DATA PROVIDED:
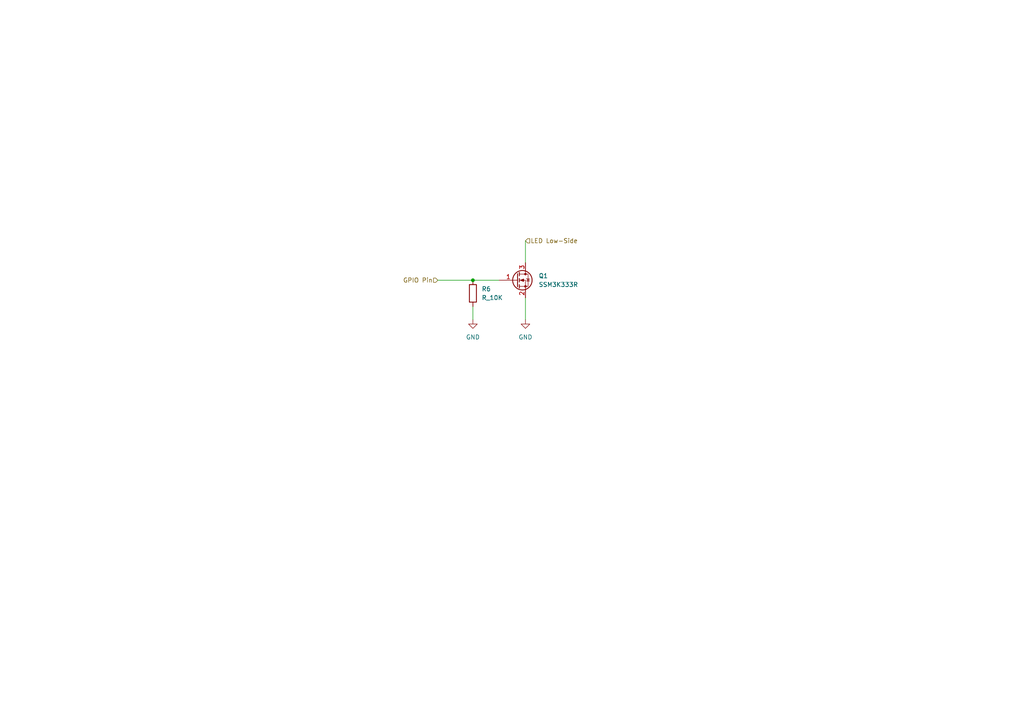
<source format=kicad_sch>
(kicad_sch (version 20211123) (generator eeschema)

  (uuid 8b415705-887e-4a16-8db6-8fed3c5de319)

  (paper "A4")

  

  (junction (at 137.16 81.28) (diameter 0) (color 0 0 0 0)
    (uuid d26b00be-4d87-43e4-b3c6-9d998789237d)
  )

  (wire (pts (xy 152.4 69.85) (xy 152.4 76.2))
    (stroke (width 0) (type default) (color 0 0 0 0))
    (uuid 7e97ea9d-9767-4ac0-815d-657eb2fe3bbe)
  )
  (wire (pts (xy 152.4 86.36) (xy 152.4 92.71))
    (stroke (width 0) (type default) (color 0 0 0 0))
    (uuid a2b9c007-51e5-44c4-a3a9-664a70064228)
  )
  (wire (pts (xy 137.16 81.28) (xy 144.78 81.28))
    (stroke (width 0) (type default) (color 0 0 0 0))
    (uuid c25d22a7-99b0-4682-b5d4-c5472086a15f)
  )
  (wire (pts (xy 137.16 88.9) (xy 137.16 92.71))
    (stroke (width 0) (type default) (color 0 0 0 0))
    (uuid ca25e3cc-9539-4ca6-96c0-eb34e46c7147)
  )
  (wire (pts (xy 127 81.28) (xy 137.16 81.28))
    (stroke (width 0) (type default) (color 0 0 0 0))
    (uuid d9cbd685-b4ff-4545-b296-0a1681973cc1)
  )

  (hierarchical_label "LED Low-Side" (shape input) (at 152.4 69.85 0)
    (effects (font (size 1.27 1.27)) (justify left))
    (uuid dbe4fcf2-25bb-4fbb-b367-98ba34ca84cd)
  )
  (hierarchical_label "GPIO Pin" (shape input) (at 127 81.28 180)
    (effects (font (size 1.27 1.27)) (justify right))
    (uuid fc937426-db46-4fb6-9379-574d6d8e3a8c)
  )

  (symbol (lib_id "formula:SSM3K333R") (at 149.86 81.28 0) (unit 1)
    (in_bom yes) (on_board yes) (fields_autoplaced)
    (uuid 3c494c09-27e0-4317-861c-a6e840a263b3)
    (property "Reference" "Q1" (id 0) (at 156.21 80.0099 0)
      (effects (font (size 1.27 1.27)) (justify left))
    )
    (property "Value" "SSM3K333R" (id 1) (at 156.21 82.5499 0)
      (effects (font (size 1.27 1.27)) (justify left))
    )
    (property "Footprint" "footprints:SOT-23F" (id 2) (at 154.94 83.185 0)
      (effects (font (size 1.27 1.27) italic) (justify left) hide)
    )
    (property "Datasheet" "https://drive.google.com/drive/folders/0B-V-iZf33Y4GNzhDQTJZanJRbVk" (id 3) (at 154.94 79.375 0)
      (effects (font (size 1.27 1.27)) (justify left) hide)
    )
    (property "MFN" "DK" (id 4) (at 162.56 71.755 0)
      (effects (font (size 1.524 1.524)) hide)
    )
    (property "MPN" "SSM3K333RLFCT-ND" (id 5) (at 160.02 74.295 0)
      (effects (font (size 1.524 1.524)) hide)
    )
    (property "PurchasingLink" "https://www.digikey.com/product-detail/en/toshiba-semiconductor-and-storage/SSM3K333RLF/SSM3K333RLFCT-ND/3522391" (id 6) (at 157.48 76.835 0)
      (effects (font (size 1.524 1.524)) hide)
    )
    (pin "1" (uuid 477ddfb8-ce55-4ed3-b609-07e2bf62e3a7))
    (pin "2" (uuid 70891e8a-798f-402f-b703-e0bcdcac669f))
    (pin "3" (uuid 1e8c5c21-4b4c-4144-839a-2b97f306dfbf))
  )

  (symbol (lib_id "formula:R_10K") (at 137.16 85.09 0) (unit 1)
    (in_bom yes) (on_board yes) (fields_autoplaced)
    (uuid 671b7ba8-af1e-460a-9c42-f8523add781e)
    (property "Reference" "R6" (id 0) (at 139.7 83.8199 0)
      (effects (font (size 1.27 1.27)) (justify left))
    )
    (property "Value" "R_10K" (id 1) (at 139.7 86.3599 0)
      (effects (font (size 1.27 1.27)) (justify left))
    )
    (property "Footprint" "footprints:R_0805_OEM" (id 2) (at 135.382 85.09 0)
      (effects (font (size 1.27 1.27)) hide)
    )
    (property "Datasheet" "http://www.bourns.com/data/global/pdfs/CRS.pdf" (id 3) (at 139.192 85.09 0)
      (effects (font (size 1.27 1.27)) hide)
    )
    (property "MFN" "DK" (id 4) (at 137.16 85.09 0)
      (effects (font (size 1.524 1.524)) hide)
    )
    (property "MPN" "CRS0805-FX-1002ELFCT-ND" (id 5) (at 137.16 85.09 0)
      (effects (font (size 1.524 1.524)) hide)
    )
    (property "PurchasingLink" "https://www.digikey.com/products/en?keywords=CRS0805-FX-1002ELFCT-ND" (id 6) (at 149.352 74.93 0)
      (effects (font (size 1.524 1.524)) hide)
    )
    (pin "1" (uuid ada1b150-cee6-414e-abf8-657d87c1f0af))
    (pin "2" (uuid a00bfb0c-f5d1-4b1b-82cf-e7532009313b))
  )

  (symbol (lib_id "power:GND") (at 137.16 92.71 0) (unit 1)
    (in_bom yes) (on_board yes) (fields_autoplaced)
    (uuid 8f95729c-a80d-400b-ac0e-7bdd6fcac22e)
    (property "Reference" "#PWR?" (id 0) (at 137.16 99.06 0)
      (effects (font (size 1.27 1.27)) hide)
    )
    (property "Value" "GND" (id 1) (at 137.16 97.79 0))
    (property "Footprint" "" (id 2) (at 137.16 92.71 0)
      (effects (font (size 1.27 1.27)) hide)
    )
    (property "Datasheet" "" (id 3) (at 137.16 92.71 0)
      (effects (font (size 1.27 1.27)) hide)
    )
    (pin "1" (uuid ac2d5cc3-0762-4e90-b6d9-132b95bfad6a))
  )

  (symbol (lib_id "power:GND") (at 152.4 92.71 0) (unit 1)
    (in_bom yes) (on_board yes) (fields_autoplaced)
    (uuid f8dd3db8-152a-475c-a56a-76764b38a63c)
    (property "Reference" "#PWR?" (id 0) (at 152.4 99.06 0)
      (effects (font (size 1.27 1.27)) hide)
    )
    (property "Value" "GND" (id 1) (at 152.4 97.79 0))
    (property "Footprint" "" (id 2) (at 152.4 92.71 0)
      (effects (font (size 1.27 1.27)) hide)
    )
    (property "Datasheet" "" (id 3) (at 152.4 92.71 0)
      (effects (font (size 1.27 1.27)) hide)
    )
    (pin "1" (uuid ce6373d1-df3c-4319-88ec-211cb7752128))
  )
)

</source>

PROBLEM DETAILS: Would you restate, word for word and with no pictures, only the lines from the opening of the material through the line with "(wire (pts (xy 152.4 69.85)", both included?

SOLUTION FOR THIS PROBLEM:
<source format=kicad_sch>
(kicad_sch (version 20211123) (generator eeschema)

  (uuid 8b415705-887e-4a16-8db6-8fed3c5de319)

  (paper "A4")

  

  (junction (at 137.16 81.28) (diameter 0) (color 0 0 0 0)
    (uuid d26b00be-4d87-43e4-b3c6-9d998789237d)
  )

  (wire (pts (xy 152.4 69.85) (xy 152.4 76.2))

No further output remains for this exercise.